At the first glance, I could not see any reason why $C=0$ would be impossible. Let's see if we can actually show it to be possible.
We are not really dealing with the angles $\phi_1,\ldots,\phi_n$ and $\psi_1,\ldots,\psi_n$ but rather with the corresponding complex numbers of modulus $1$, so it will be useful to name these explicitly: $u_k:=e^{i\phi_k}$ and $v_k:=e^{i\psi_k}$.
Most of the matrices only depend on $n$ and it turns out their products can be simplified considerably: $$C=(n+1)+2\sum_{k=1}^n v_ku_k^{-1}+\alpha\sum_{k=1}^n \omega^{-k}v_k+\alpha^{-1}\sum_{k=1}^n \omega^ku_k^{-1}$$ where $\alpha:=\exp\left(\dfrac{2i\pi}{n(n+1)}\right)$ is the $n(n+1)$-th root of unity.
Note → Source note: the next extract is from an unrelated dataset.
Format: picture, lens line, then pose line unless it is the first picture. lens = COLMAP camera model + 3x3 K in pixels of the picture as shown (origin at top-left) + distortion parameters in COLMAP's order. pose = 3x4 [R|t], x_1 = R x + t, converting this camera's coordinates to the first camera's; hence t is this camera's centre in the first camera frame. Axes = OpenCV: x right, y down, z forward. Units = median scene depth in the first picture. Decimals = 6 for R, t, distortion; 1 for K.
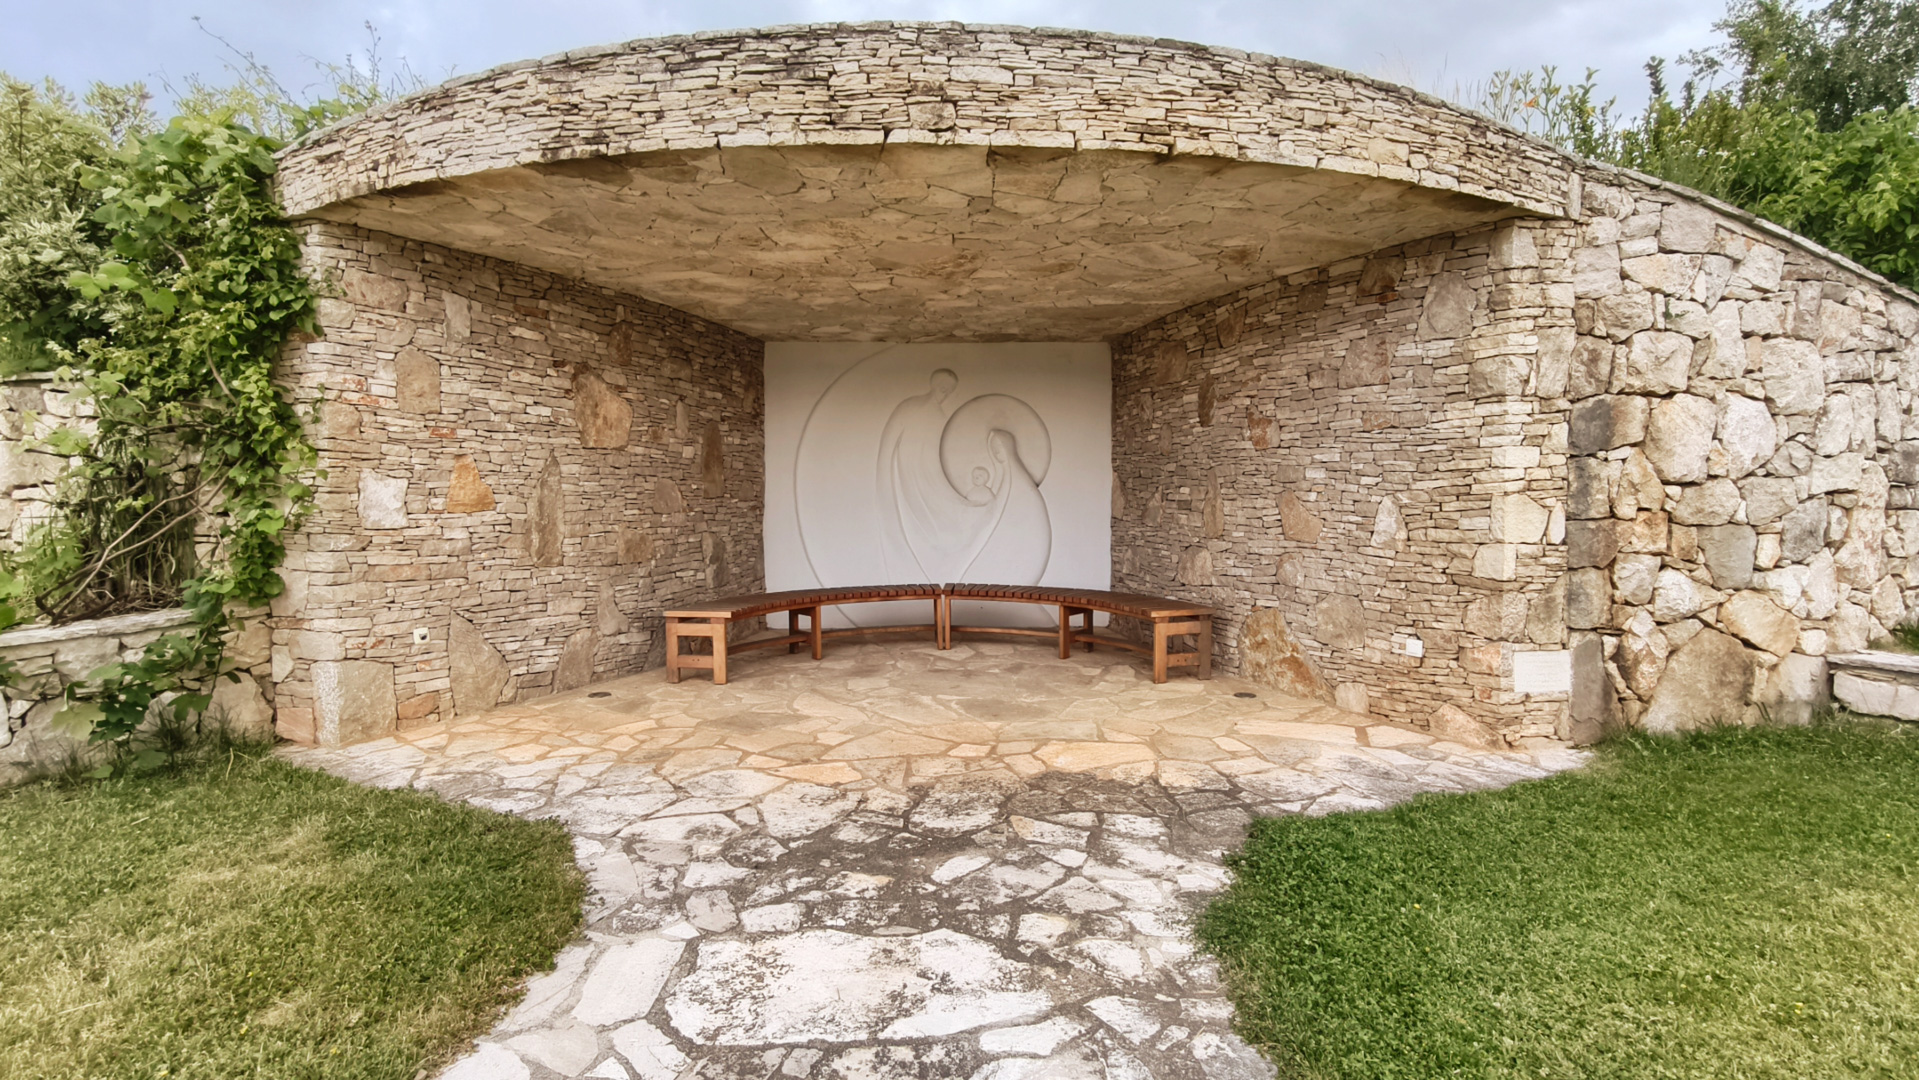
lens RADIAL K [[885.2, 0, 959.9], [0, 885.2, 539.5], [0, 0, 1]] dist [-0.001527, -0.000515]
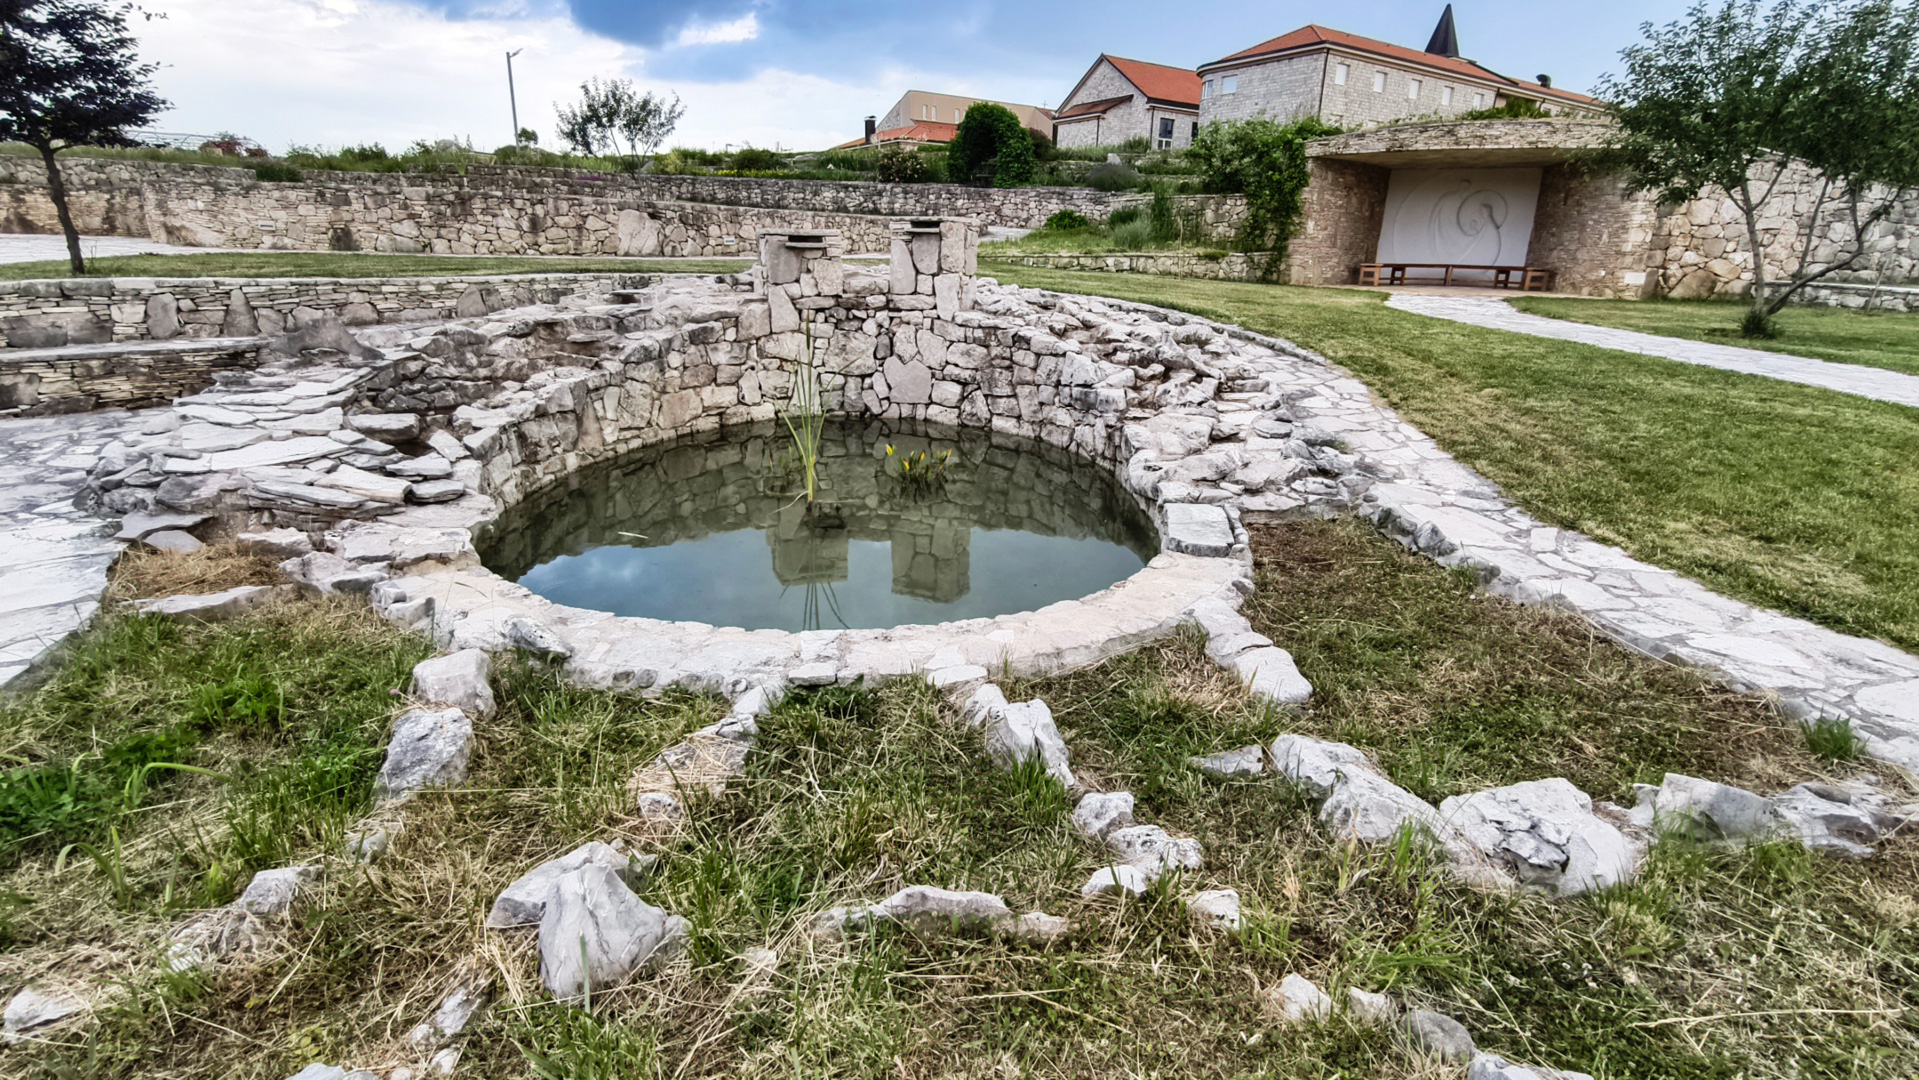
lens RADIAL K [[885.2, 0, 957.5], [0, 885.2, 540.6], [0, 0, 1]] dist [-0.001527, -0.000515]
pose [[0.892258, 0.158609, -0.422751, -0.145582], [-0.041870, 0.961303, 0.272292, 0.312952], [0.449580, -0.225254, 0.864372, -3.722298]]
We can simplify it even further: If we let $x_k:=\alpha^{-1}\omega^ku_k^{-1}$ and $y_k:=\alpha\omega^{-k}v_i$ (note that $x_i$ and $y_i$ are also complex numbers of modulus $1$), the whole expression simplifies as: $$C=(n+1)+\sum_{k=1}^n \left(x_k+y_k+2x_ky_k\right)$$ or $$C=(n+1)+\frac{1}{2}\sum_{k=1}^n \left((2x_k+1)(2y_k+1) - 1\right)$$
Setting this equal to zero yields: $$\sum_{k=1}^n (2x_k+1)(2y_k+1)=-(n+2)$$
We have more than enough freedom to find some solutions; we can even set $y_k=(-1)$ for all $k$ and still find some. Doing so reduces the equation to $$\sum_{k=1}^n x_k=1$$ and one of its many solutions is $x_k=\rho^{k-1}$, where $\rho=\exp\left(\dfrac{2i\pi}{n-1}\right)$.
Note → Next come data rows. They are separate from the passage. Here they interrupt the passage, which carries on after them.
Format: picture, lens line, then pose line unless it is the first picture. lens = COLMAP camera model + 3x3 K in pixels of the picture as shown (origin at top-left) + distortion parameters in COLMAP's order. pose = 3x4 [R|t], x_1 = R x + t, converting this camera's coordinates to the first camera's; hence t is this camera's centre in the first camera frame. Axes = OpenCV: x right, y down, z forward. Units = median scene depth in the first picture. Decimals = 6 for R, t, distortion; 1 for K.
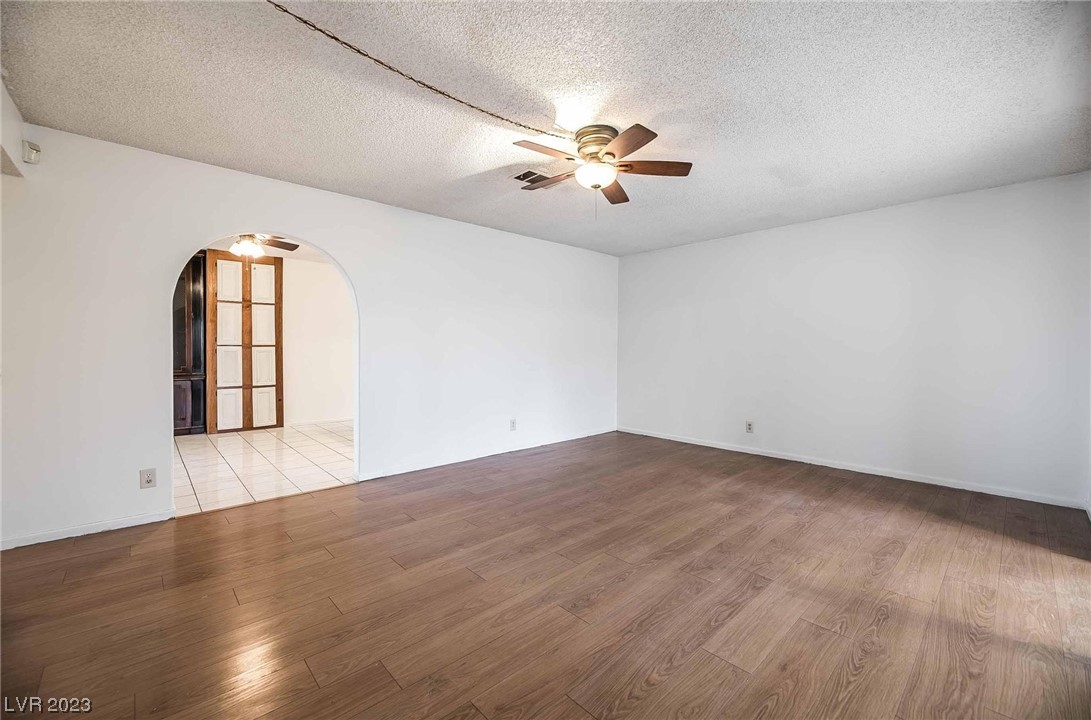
lens RADIAL K [[441.4, 0, 545.3], [0, 441.4, 355.1], [0, 0, 1]] dist [0.001889, -0.002206]
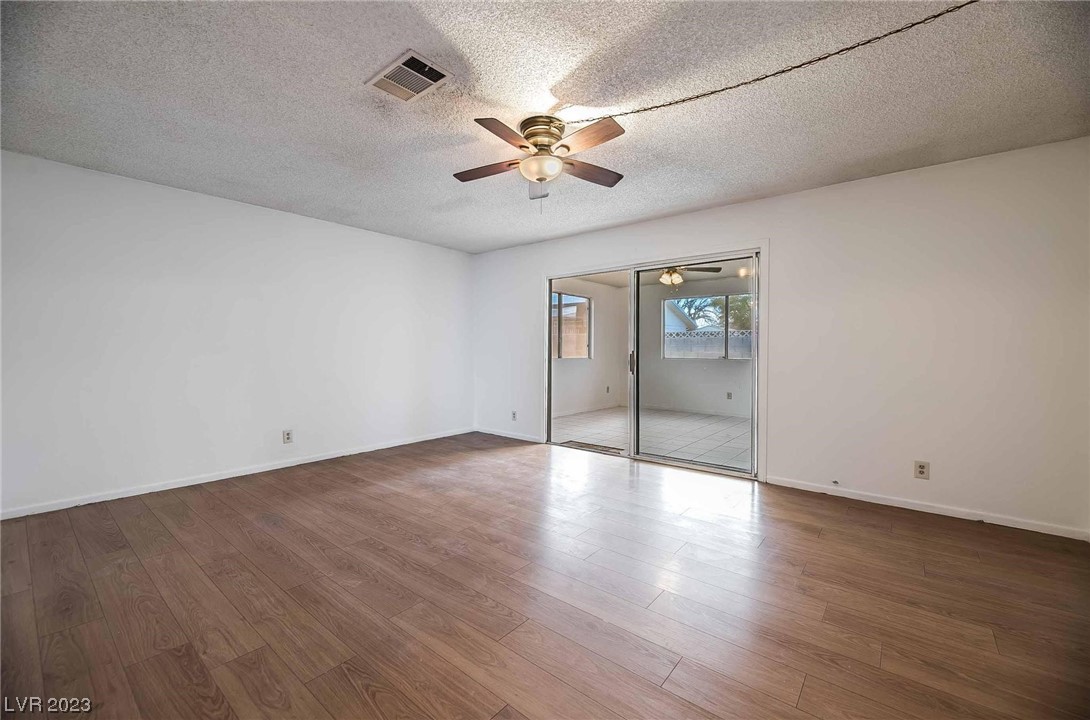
lens RADIAL K [[440.9, 0, 542.7], [0, 440.9, 354.0], [0, 0, 1]] dist [0.001889, -0.002206]
pose [[-0.134067, -0.013686, 0.990878, -0.725114], [0.011269, 0.999819, 0.015335, -0.012258], [-0.990908, 0.013222, -0.133889, 0.966688]]
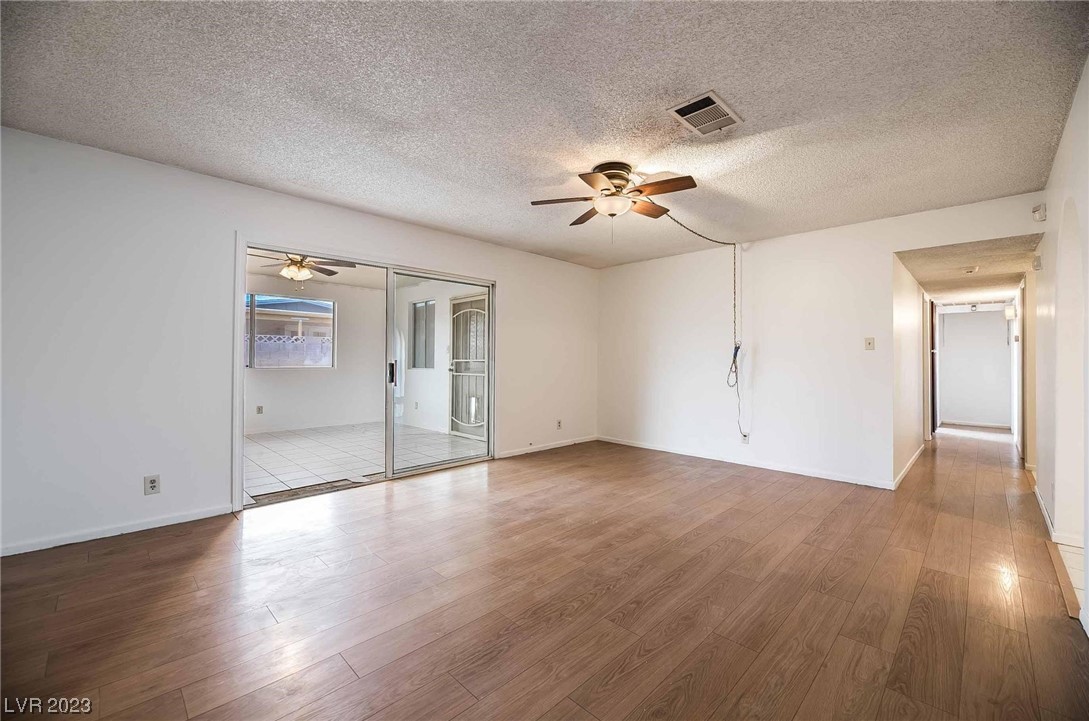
lens RADIAL K [[440.5, 0, 541.5], [0, 440.5, 358.5], [0, 0, 1]] dist [0.001889, -0.002206]
pose [[-0.999306, -0.009341, -0.036068, 0.283885], [-0.009891, 0.999837, 0.015098, -0.026869], [0.035921, 0.015445, -0.999235, 1.812147]]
Substituting all the way back gives us $$ \begin{align*} \phi_k & = & 2\pi\left(\frac{1}{n+1}-\frac{k-1}{n(n-1)}\right)\\ \psi_k & = & 2\pi\left(\frac{1}{2} + \frac{k}{n}-\frac{1}{n(n+1)}\right) \end{align*}$$
which indeed show $C=0$ is a possibility for any choice of $n\geq 2$.